You can’t fight Mother Nature! That’s a lesson we, as Americans, seem to have never learned, and Mother Nature is surely winning in the Midwest.
As the Midwest has been pummeled by rain this spring, the water levels along the Mississippi and Ohio Rivers are at all-time highs which are creating some difficult situations to those who live on their banks.
One of the biggest controversies has been a situation in Cairo, IL. This small town of about 2,800 residents sits precariously between and just north of the convergence of the Mississippi and Ohio Rivers. The Mississippi River separates it from the neighboring state of Missouri.
Cairo’s residents have watched as the bulging Mississippi water level has risen to record highs. What to do to protect the town of Cairo from flooding has stirred a major debate between the state of Illinois and Missouri.
The Army Corp of Engineers stepped in a few weeks ago as the water was dangerously approaching the levee’s peak. Back in 1927, the exact situation existed and the decision was made to intentionally breach the levee allowing the water to flood farmland on the Missouri side of the river in an effort to lower the water levels putting pressure on the levees near Cairo.
You can imagine the controversy. Flooding farmland puts farmers out of business for the rest of the season, but breaking the levee saves a town. The farmland was designated a flood-way back in 1927 as the corp. decided then that flooding the land would be “the plan” for future possible levee crests.

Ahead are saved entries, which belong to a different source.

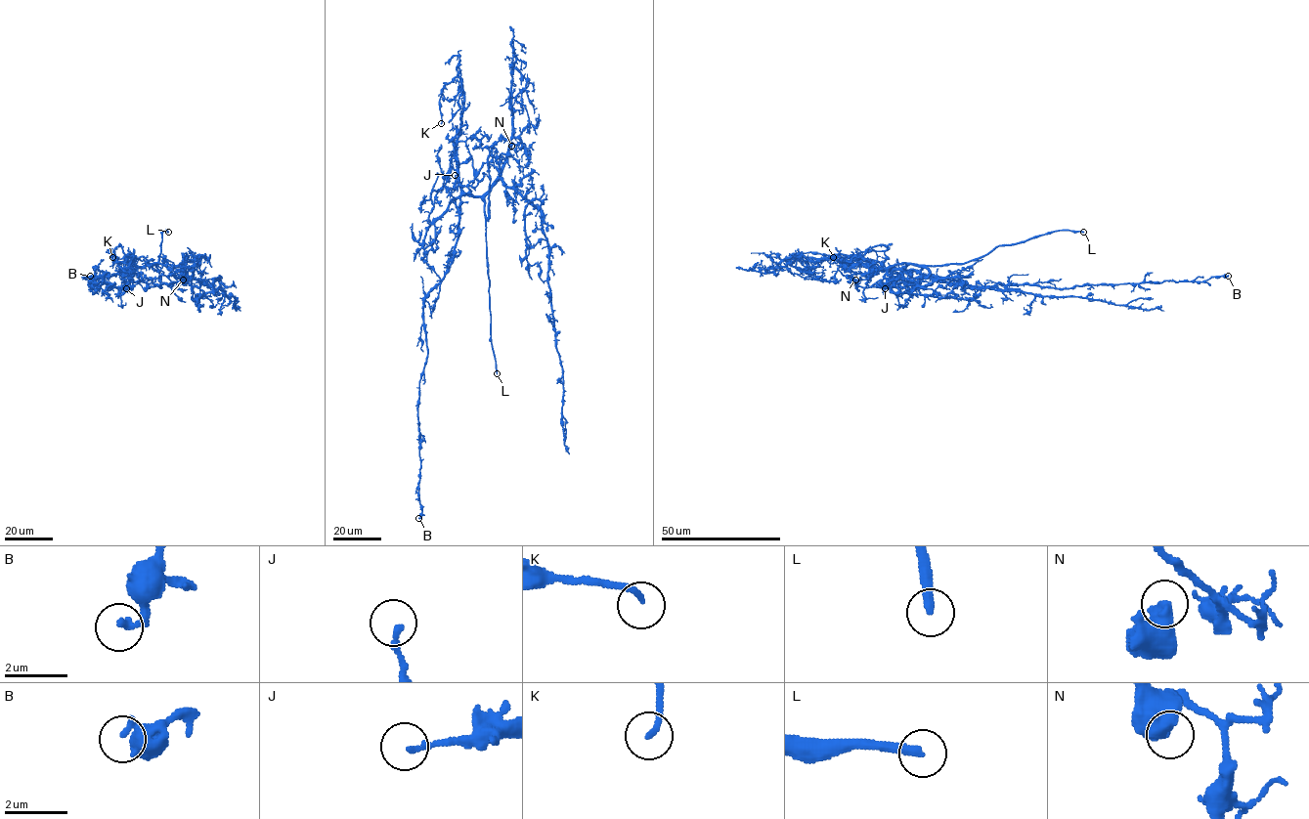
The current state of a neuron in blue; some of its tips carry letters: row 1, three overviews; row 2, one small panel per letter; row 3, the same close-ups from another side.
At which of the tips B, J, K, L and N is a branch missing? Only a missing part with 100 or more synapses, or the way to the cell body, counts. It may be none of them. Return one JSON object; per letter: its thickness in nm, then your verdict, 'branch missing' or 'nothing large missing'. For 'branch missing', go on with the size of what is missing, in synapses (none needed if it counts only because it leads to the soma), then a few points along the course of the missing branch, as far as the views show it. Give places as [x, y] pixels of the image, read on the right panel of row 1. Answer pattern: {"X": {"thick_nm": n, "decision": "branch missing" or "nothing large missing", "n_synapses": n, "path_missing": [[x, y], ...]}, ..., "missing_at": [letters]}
{"B": {"thick_nm": 200, "decision": "nothing large missing"}, "J": {"thick_nm": 200, "decision": "nothing large missing"}, "K": {"thick_nm": 160, "decision": "nothing large missing"}, "L": {"thick_nm": 320, "decision": "branch missing", "path_missing": [[1083, 232], [1123, 232], [1156, 238], [1200, 269], [1232, 279], [1242, 290], [1245, 309], [1253, 316]]}, "N": {"thick_nm": 600, "decision": "nothing large missing"}, "missing_at": ["L"]}

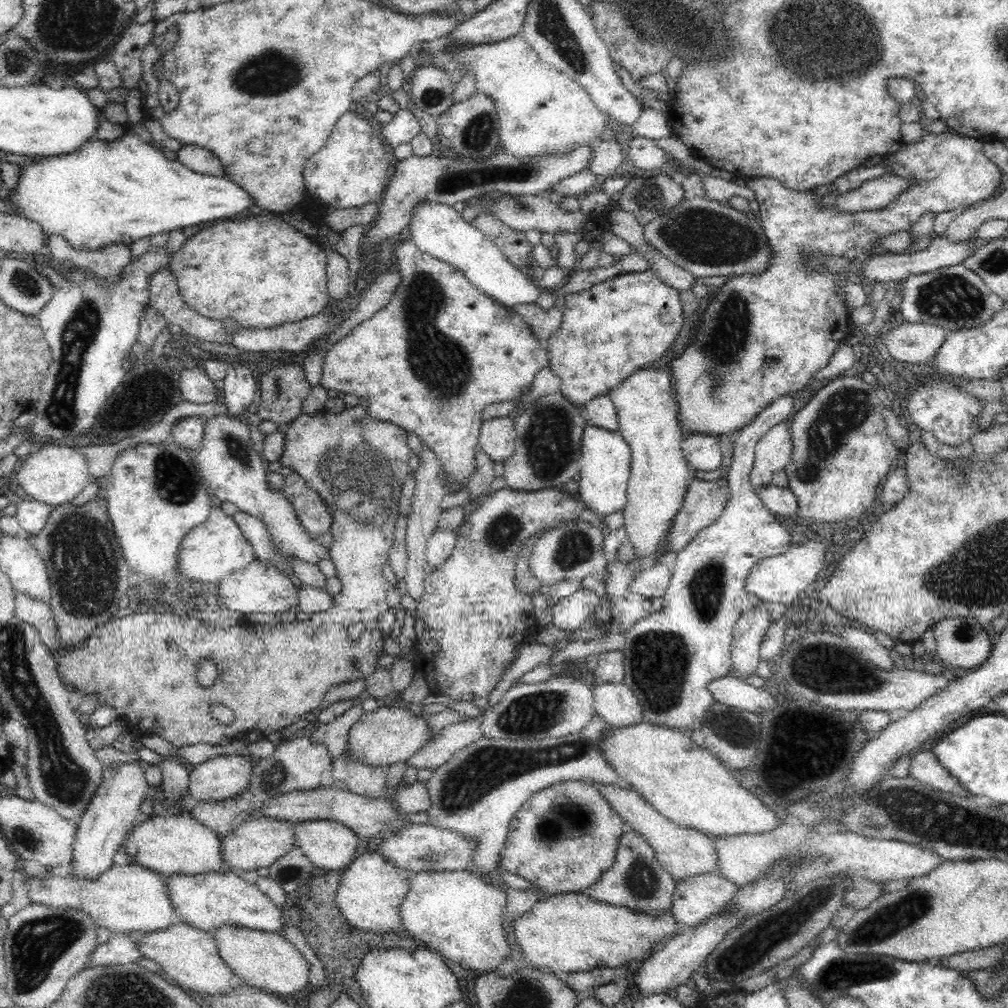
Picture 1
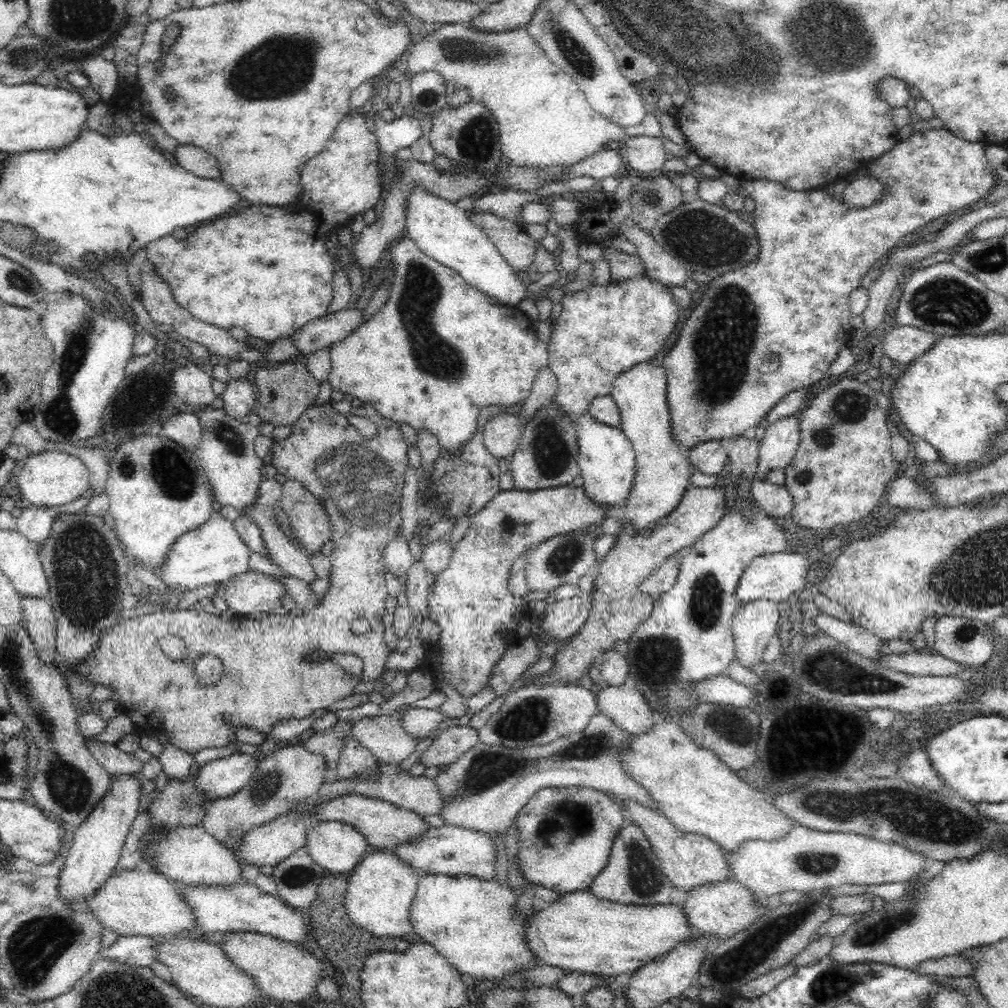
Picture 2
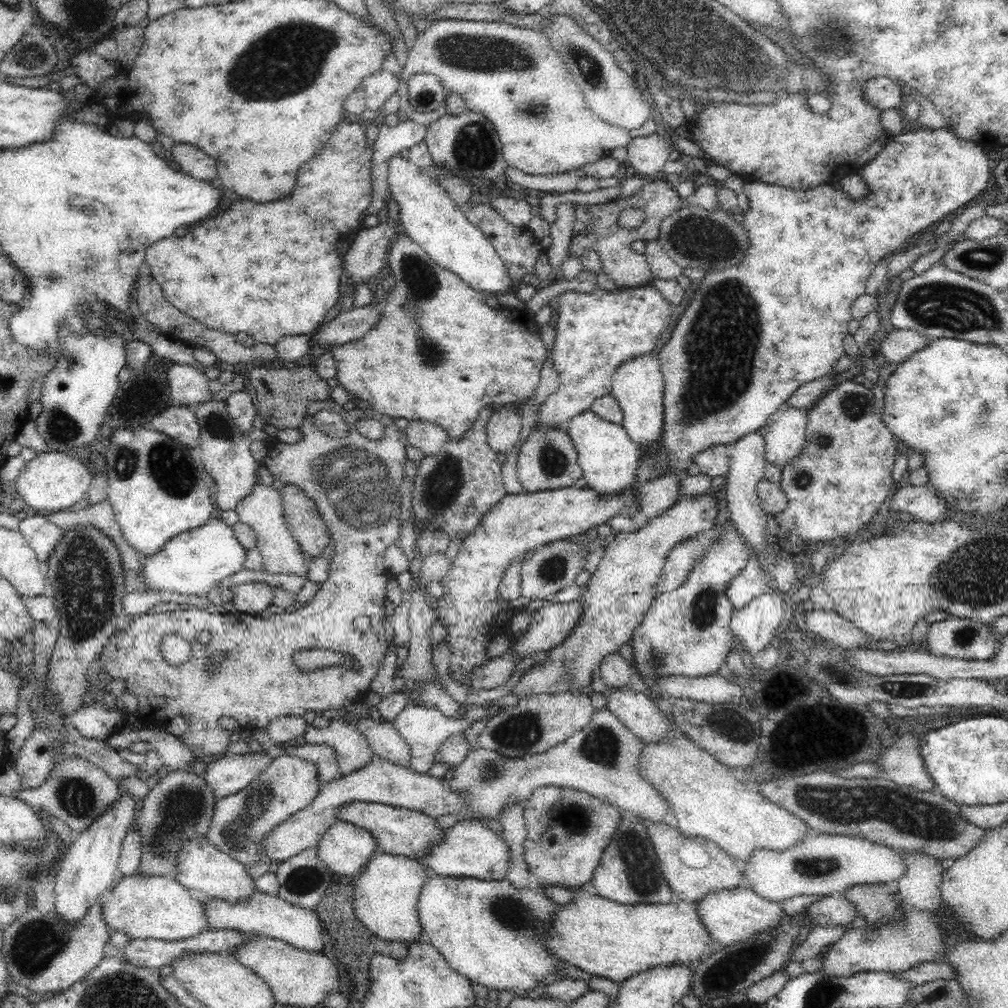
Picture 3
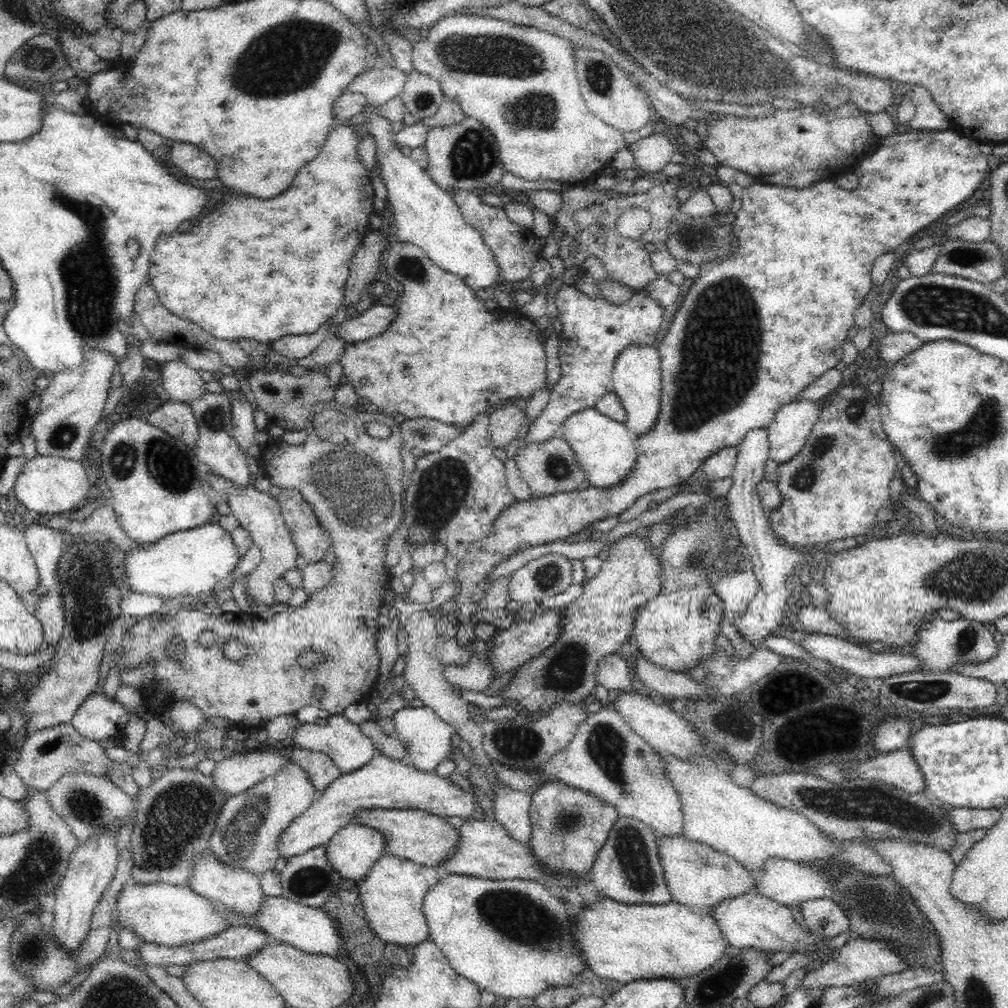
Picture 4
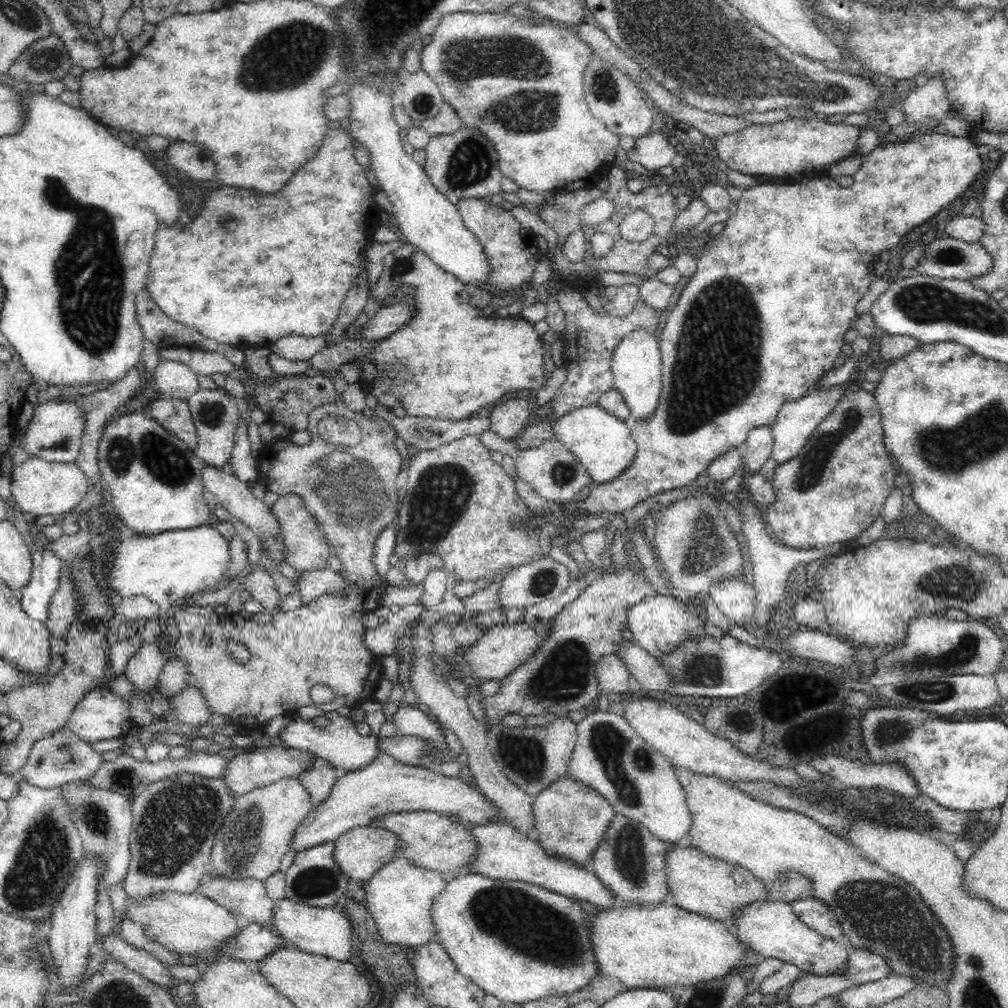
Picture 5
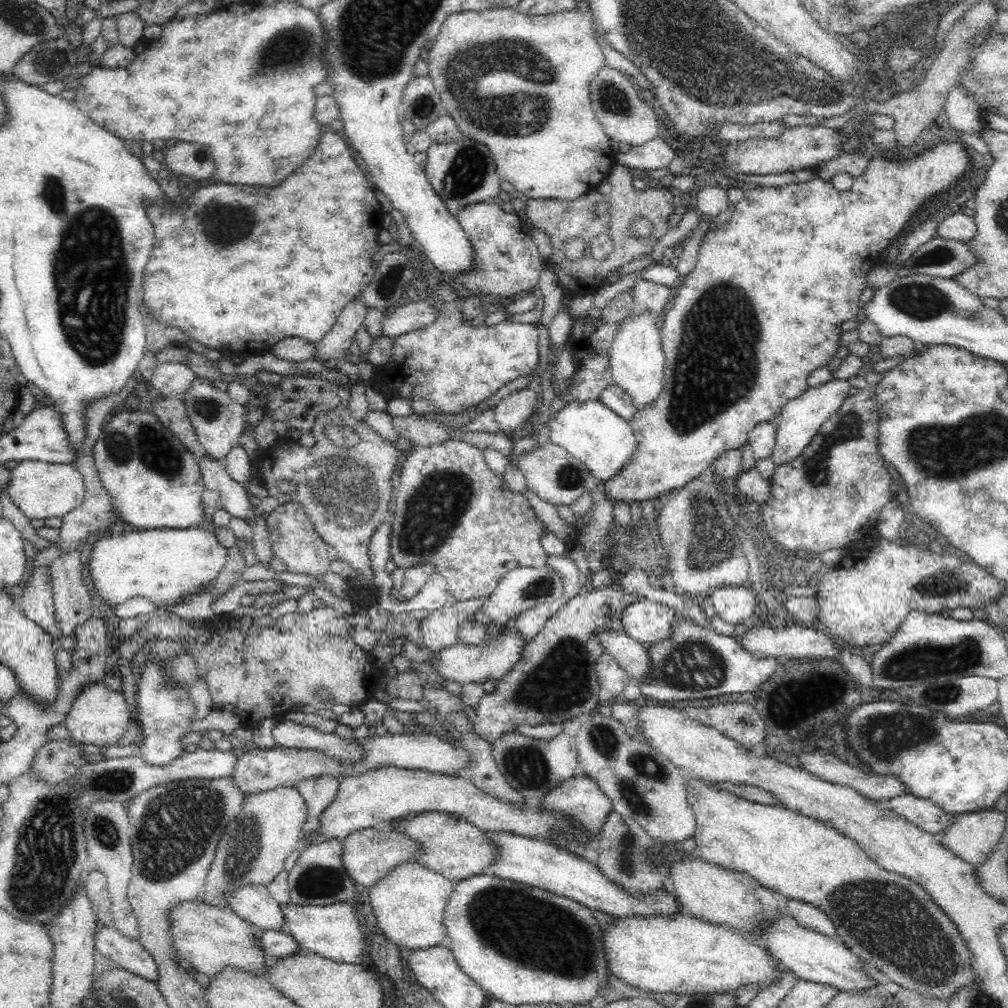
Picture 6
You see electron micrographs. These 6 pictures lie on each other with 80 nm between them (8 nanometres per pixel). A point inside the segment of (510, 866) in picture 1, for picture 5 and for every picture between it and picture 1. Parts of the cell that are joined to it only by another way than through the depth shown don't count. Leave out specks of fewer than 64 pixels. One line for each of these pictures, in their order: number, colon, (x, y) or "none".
2: (565, 833)
3: (567, 830)
4: (568, 826)
5: (571, 817)

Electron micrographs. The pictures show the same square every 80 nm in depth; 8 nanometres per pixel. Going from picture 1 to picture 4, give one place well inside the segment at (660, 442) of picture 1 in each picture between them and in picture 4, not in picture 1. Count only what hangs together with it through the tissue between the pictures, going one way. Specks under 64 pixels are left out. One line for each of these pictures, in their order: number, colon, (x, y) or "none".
2: (662, 472)
3: (637, 384)
4: (636, 376)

To complicate matters, the farmland is in Missouri while the town is in Illinois which has brought out the politicians.
Prior to yesterday, questions mounted. Who will pay for the more than $300 million in damage to farmland and costs to evacuate the approximately 230 Missourians? Will farm flood insurance cover personal property damages? After all this would be a man-made catastrophe. What will happen to the farmland as the water subsides? Will the water ever subside? What will be the effect of silt deposits the water leaves behind?
Monday evening the corp. breached the levee and the river flooded the Missouri farmland. Some people are furious about this – others are thankful that their homes were spared.
Whether or not you agree or disagree with the steps taken, this is a perfect example of how we cannot control Mother Nature. We try to build taller levees to protect adjacent land, towns and businesses, but the fact is, building bigger and bigger levees only pushes the problem elsewhere to another town - another state. Someone loses.
While the residents of Cairo have surely won this small battle, the Corp. blew a hole in another part of the Cairo levee this afternoon to relieve the yet-rising water. So, in case you’re keeping tabs, Mother Nature is still winning.